Methods for Surface Dose Determination in Composite IMRT Patient Treatments
A Zhuang*, A Olch, Department of Radiation Oncology, University of Southern California, LOS ANGELES, CASU-E-T-77 Sunday 3:00:00 PM - 6:00:00 PM Room: Exhibit Hall
Purpose: Determination of skin dose is important for radiation treatment of tumors that are near the skin or where external devices may enhance the skin dose. Because of the steep dose gradient in the build-up region near the skin, accurate measurements or calculations in this region are difficult. This study aims to optimize the methodology of determination of skin dose for the composite multibeam 3DCRT or IMRT treatments using optically stimulated luminescent dosimeters (OSLD), diode, or planning system calculations.

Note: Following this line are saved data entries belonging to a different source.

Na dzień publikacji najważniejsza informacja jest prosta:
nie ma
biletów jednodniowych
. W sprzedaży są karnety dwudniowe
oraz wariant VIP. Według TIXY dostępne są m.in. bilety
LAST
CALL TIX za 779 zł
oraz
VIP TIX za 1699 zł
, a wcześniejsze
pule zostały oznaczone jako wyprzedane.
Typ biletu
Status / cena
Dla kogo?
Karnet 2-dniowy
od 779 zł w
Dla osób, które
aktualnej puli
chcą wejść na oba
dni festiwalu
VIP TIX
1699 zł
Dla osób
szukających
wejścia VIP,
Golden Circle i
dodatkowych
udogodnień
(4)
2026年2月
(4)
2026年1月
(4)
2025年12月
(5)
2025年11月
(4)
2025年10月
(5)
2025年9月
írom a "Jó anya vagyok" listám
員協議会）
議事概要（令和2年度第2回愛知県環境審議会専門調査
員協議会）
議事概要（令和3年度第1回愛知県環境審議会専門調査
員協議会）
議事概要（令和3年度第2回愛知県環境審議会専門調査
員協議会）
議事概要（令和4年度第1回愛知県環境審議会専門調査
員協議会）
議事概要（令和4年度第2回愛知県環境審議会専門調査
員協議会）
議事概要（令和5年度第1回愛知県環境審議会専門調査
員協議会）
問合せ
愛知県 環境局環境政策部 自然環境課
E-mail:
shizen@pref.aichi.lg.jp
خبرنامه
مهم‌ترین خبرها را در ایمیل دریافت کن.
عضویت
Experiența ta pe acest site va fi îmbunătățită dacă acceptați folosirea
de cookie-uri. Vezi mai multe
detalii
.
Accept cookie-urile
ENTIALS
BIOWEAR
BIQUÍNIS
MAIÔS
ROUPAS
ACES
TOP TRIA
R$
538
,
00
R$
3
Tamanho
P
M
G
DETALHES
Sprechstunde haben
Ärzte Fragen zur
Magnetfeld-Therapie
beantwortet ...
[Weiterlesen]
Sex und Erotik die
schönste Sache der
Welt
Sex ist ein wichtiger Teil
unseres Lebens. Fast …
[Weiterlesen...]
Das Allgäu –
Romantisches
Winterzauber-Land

Methods: OSLD's were placed at three locations of interest marked on an anthropomophic pelvic phantom which was CT scanned. Eight-beam 3DCRT and IMRT plans were created using Eclipse V10 (AAA-1mm dose grid) with identical beam arrangements. Eclipse was commissioned with accurate surface dose data. The phantom was irradiated with each plan using a Varian 2100C 6 MV x-ray source with either OSLDs or Scanditronix surface diodes at each marked location. The depth of the sensitive element beneath the surface of each detector was determined by measurment to be 1 mm and 0.7 mm for OSLD and diode, respectively.
Results: OSLD and diode measurements were compared to Eclipse calculations at respective locations. The percent difference of the OSLD doses compared to the Eclipse calculation was 1.2%+/-5.8% and 4.7%+/-4.0% for the 3DCRT and IMRT plan, respectively. The percent difference of the diode doses compared to the Eclipse calculation was 1.2% +/-7.0% and 1.3%+/-10.8% for the 3DCRT and IMRT plan, respectively. The isodose line through the detectors was found to be at the same depth under the adjacent skin, within 0.3 mm.
Conclusions: We have found good skin dose agreement between measurement and calculation at either 1 mm (OSL) or 0.7 mm (diode) depth in a composite 3DCRT or IMRT treatment. This work also validates OSLDs as accurate detectors for near-skin dose measurements.